### SET PROBLEM
Please pick out and copy every line in the rows below that contains the word "Example". Case counts, so only lines with that exact capitalization qualify.

### RECORDS FOR THE EXERCISE
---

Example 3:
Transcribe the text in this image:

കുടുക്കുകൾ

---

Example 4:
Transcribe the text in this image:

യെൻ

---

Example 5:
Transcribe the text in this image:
--
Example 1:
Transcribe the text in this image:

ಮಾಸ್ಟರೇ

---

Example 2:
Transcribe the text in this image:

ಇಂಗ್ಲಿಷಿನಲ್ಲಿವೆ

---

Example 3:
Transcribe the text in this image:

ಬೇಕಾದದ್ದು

### RIGHT ANSWER
Example 3:
Example 4:
Example 5:
Example 1:
Example 2:
Example 3:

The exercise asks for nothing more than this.